Apache Kafka has been a de facto standard for messaging solutions for many years, primarily because of its high-performance, durable message delivery. Kafka's design is geared towards supporting high throughput by limiting communication overheads and data transformations. High performance comes at the cost of flexibility, so some processing use cases, such as individual message delivery acknowledgments, are not supported.
Apache Kafka implements message consumption using consumer groups and relies on the exclusive assignment of topic partitions to consumers in the consumer group and partition offset tracking. This design introduces a head-of-line blocking problem, where slow or blocked processing of a single message can impact or even stall the consumer application. Additionally, the parallelism of message processing is limited by the number of partitions, so this number has to be carefully determined upfront, considering the desired throughput.
Share Groups in Apache Kafka (Source: SoftwareMill Blog)
KIP-932: Queues For Kafka proposal outlines a new approach toward cooperative message consumption by introducing a new abstraction of share groups. Share groups use a different partition assignment approach where the assignment is not exclusive, which removes the limitation for the number of consumers compared to the number of partitions. It also simplifies and shortens the rebalancing process and avoids the "stop the world" fencing events.
Additionally, with share groups, consumers can individually process and acknowledge messages, and Kafka can internally track message consumption at a much more granular level. When asked for available messages, Kafka share-partition returns a batch of messages marked as acquired, and these remain in that state until the consumer acknowledges them or the processing time limit is hit. If the latter happens, messages will be marked as available again.
Kafka also tracks the number of delivery attempts and marks the message as rejected if the number of delivery attempts exceeds the threshold. For now, the Dead Letter Queue (DLQ) functionality is not available to capture undelivered messages, but it may be added in the future. Kafka brokers maintain and persist all the internal state required to track message delivery at the individual level in a dedicated internal topic.

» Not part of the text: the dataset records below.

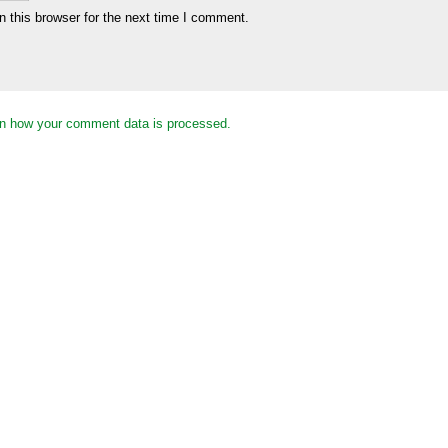
 this browser for the next time I comment.
n how your comment data is processed.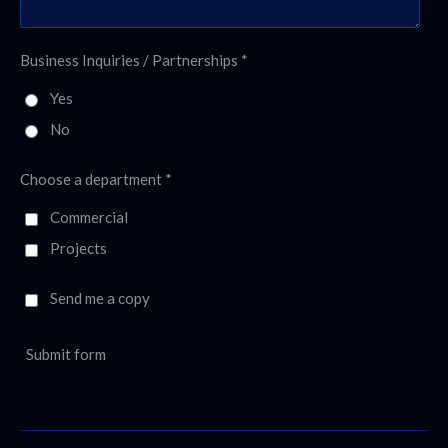
Business Inquiries / Partnerships *
Yes
No
Choose a department *
Commercial
Projects
Send me a copy
Submit form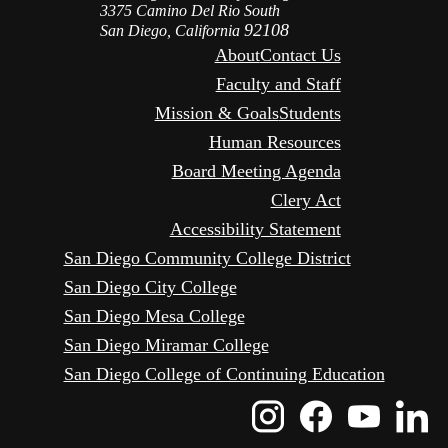
3375 Camino Del Rio South
92108
San Diego, California
About
Contact Us
Faculty and Staff
Mission & Goals
Students
Human Resources
Board Meeting Agenda
Clery Act
Accessibility Statement
San Diego Community College District
San Diego City College
San Diego Mesa College
San Diego Miramar College
San Diego College of Continuing Education
Instagram
Faceboo
Yout
L
Icon
Icon
Icon
I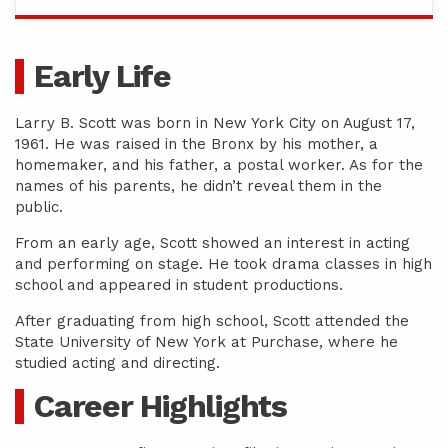
Early Life
Larry B. Scott was born in New York City on August 17,
1961. He was raised in the Bronx by his mother, a
homemaker, and his father, a postal worker. As for the
names of his parents, he didn’t reveal them in the
public.
From an early age, Scott showed an interest in acting
and performing on stage. He took drama classes in high
school and appeared in student productions.
After graduating from high school, Scott attended the
State University of New York at Purchase, where he
studied acting and directing.
Career Highlights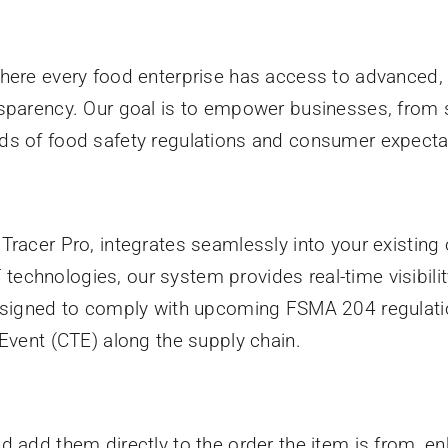
here every food enterprise has access to advanced, 
sparency. Our goal is to empower businesses, from s
ds of food safety regulations and consumer expecta
racer Pro, integrates seamlessly into your existing o
oT technologies, our system provides real-time visibil
designed to comply with upcoming FSMA 204 regulati
 Event (CTE) along the supply chain.
d add them directly to the order the item is from, e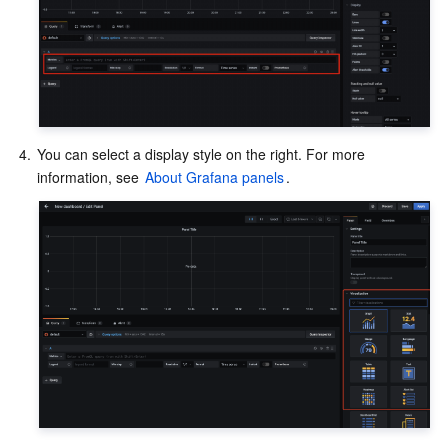
4.
You can select a display style on the right. For more 
information, see 
About Grafana panels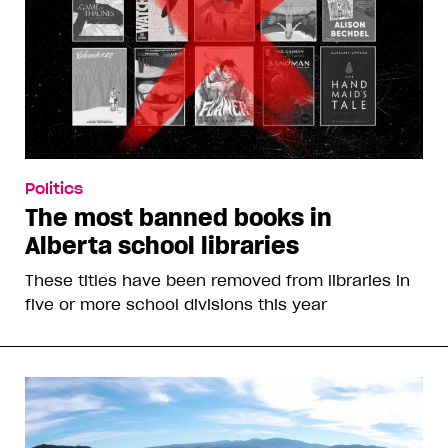
Politics
The most banned books in
Alberta school libraries
These titles have been removed from libraries in
five or more school divisions this year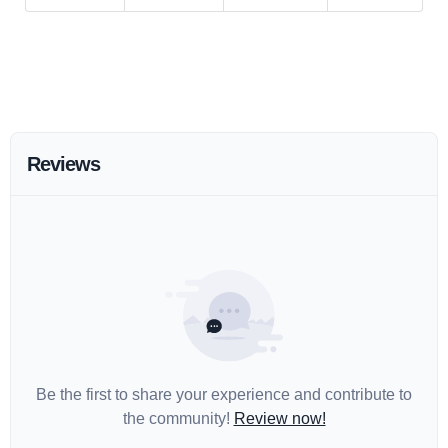
Reviews
Be the first to share your experience and contribute to
the community!
Review now!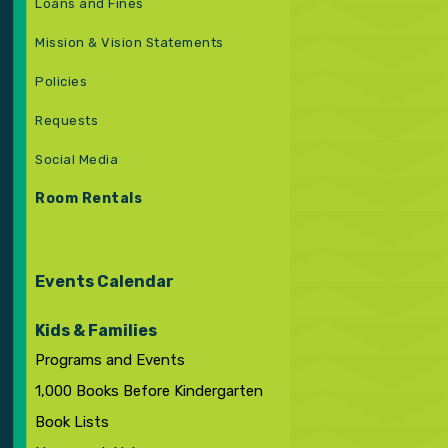
Loans and Fines
Mission & Vision Statements
Policies
Requests
Social Media
Room Rentals
Events Calendar
Kids & Families
Programs and Events
1,000 Books Before Kindergarten
Book Lists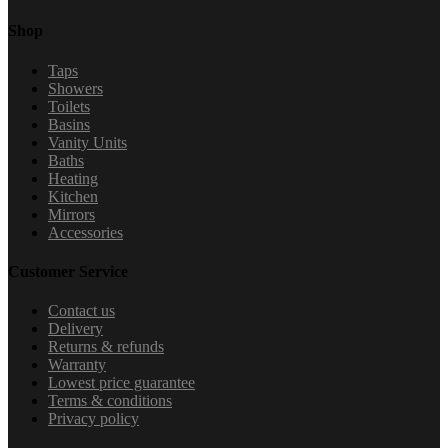
Shop
Taps
Showers
Toilets
Basins
Vanity Units
Baths
Heating
Kitchen
Mirrors
Accessories
Customer Service
Contact us
Delivery
Returns & refunds
Warranty
Lowest price guarantee
Terms & conditions
Privacy policy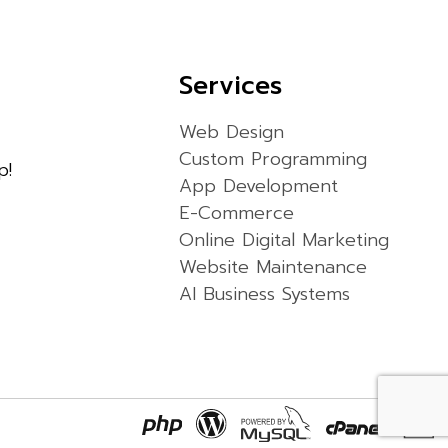
Services
Web Design
Custom Programming
p!
App Development
E-Commerce
Online Digital Marketing
Website Maintenance
AI Business Systems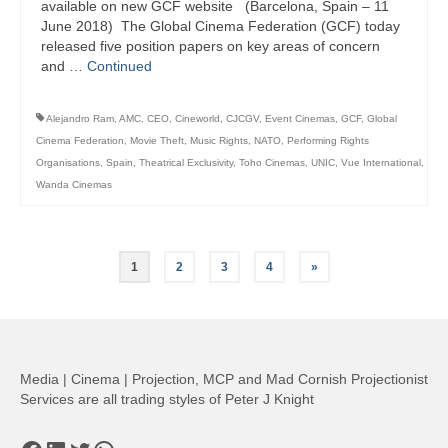
available on new GCF website (Barcelona, Spain – 11
June 2018) The Global Cinema Federation (GCF) today
released five position papers on key areas of concern
and …
Continued
Alejandro Ram
,
AMC
,
CEO
,
Cineworld
,
CJCGV
,
Event Cinemas
,
GCF
,
Global
Cinema Federation
,
Movie Theft
,
Music Rights
,
NATO
,
Performing Rights
Organisations
,
Spain
,
Theatrical Exclusivity
,
Toho Cinemas
,
UNIC
,
Vue International
,
Wanda Cinemas
Posts
1
2
3
4
»
pagination
Media | Cinema | Projection, MCP and Mad Cornish Projectionist
Services are all trading styles of Peter J Knight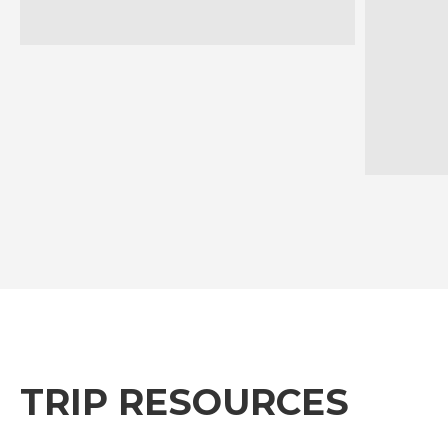
TRIP RESOURCES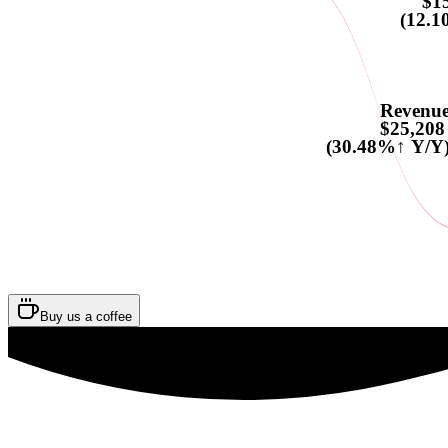
$1
(12.1
Revenu
$25,208
(30.48%↑ Y/Y
Buy us a coffee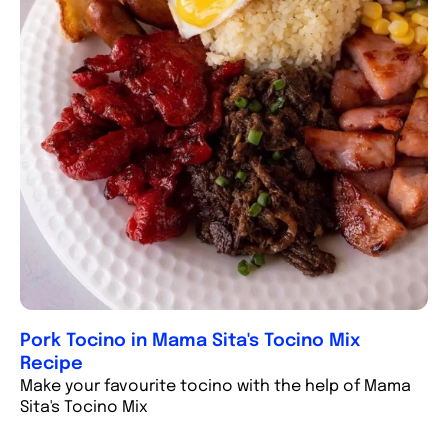
Pork Tocino in Mama Sita's Tocino Mix
Recipe
Make your favourite tocino with the help of Mama
Sita's Tocino Mix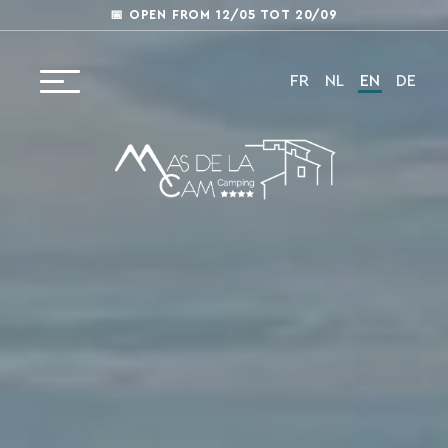
📅 OPEN FROM 12/05 TOT 20/09
FR
NL
EN
DE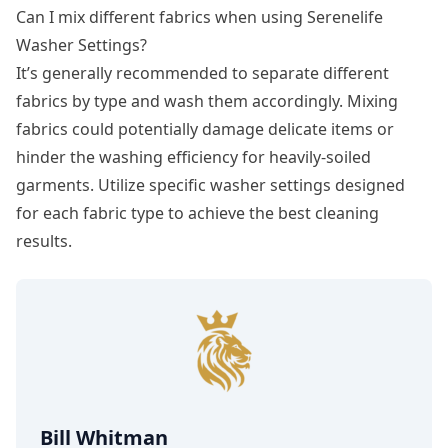
Can I mix different fabrics when using Serenelife
Washer Settings?
It’s generally recommended to separate different
fabrics by type and wash them accordingly. Mixing
fabrics could potentially damage delicate items or
hinder the washing efficiency for heavily-soiled
garments. Utilize specific washer settings designed
for each fabric type to achieve the best cleaning
results.
Bill Whitman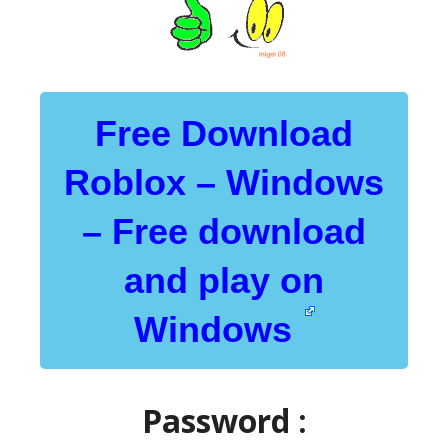
Free Download
Roblox – Windows
– Free download
and play on
Windows
Password :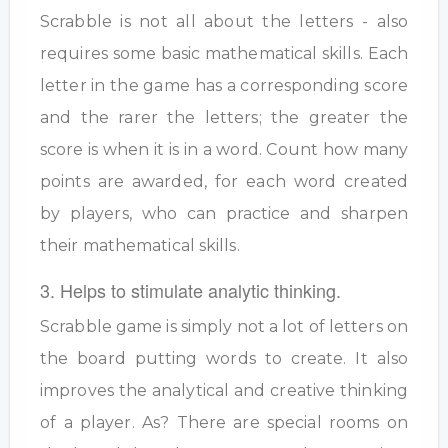
Scrabble is not all about the letters - also
requires some basic mathematical skills. Each
letter in the game has a corresponding score
and the rarer the letters; the greater the
score is when it is in a word. Count how many
points are awarded, for each word created
by players, who can practice and sharpen
their mathematical skills.
3. Helps to stimulate analytic thinking.
Scrabble game is simply not a lot of letters on
the board putting words to create. It also
improves the analytical and creative thinking
of a player. As? There are special rooms on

Share groups functionality is planned to be included in the Kafka 4.0 release.
For the impatient who do not want to wait for KIP-932 to be shipped in Kafka 4.0, there is an alternative option that works with current and past Kafka versions. Adam Warski, chief R&D officer at SoftwareMill, introduces the solution:
KMQ is a pattern for implementing individual message acknowledgements, using the functionality provided by Kafka's consumer groups. Hence, it might be run using any Kafka version. You might notice some similarities in KMQ's and share groups' designs. However, KMQ is significantly simpler to implement and deploy, which also means it addresses only some of the shortcomings of consumer groups. KMQ is entirely a consumer-side mechanism, as opposed to significant logic being run as part of share group brokers.
KMQ uses an additional component, the Redelivery Tracker, that is responsible for marking the messages as delivered and acknowledged, similar to share groups but happening on the application side. The tracker relies on a dedicated "markers" topic and a separate consumer group and takes care of republishing messages back to the topic it's tracking in case of processing timeouts. If the redelivery counter, which is a part of the internal state maintained for each message, exceeds the configured threshold, the message is published into the configured Dead Letter Queue (DLQ) topic.
KMQ Pattern Design (Source: SoftwareMill Blog)
Since the KMQ solution needs to publish markers into the dedicated topic, it introduces some additional latency but can achieve throughput similar to that of regular consumer groups in performance benchmarks conducted by the project team. The KMQ pattern's main benefit is that it supports individual message acknowledgment with currently available Kafka client versions while offering high performance. However, the pattern doesn't address the head-of-line blocking issue, and the parallelism is still limited by the number of partitions.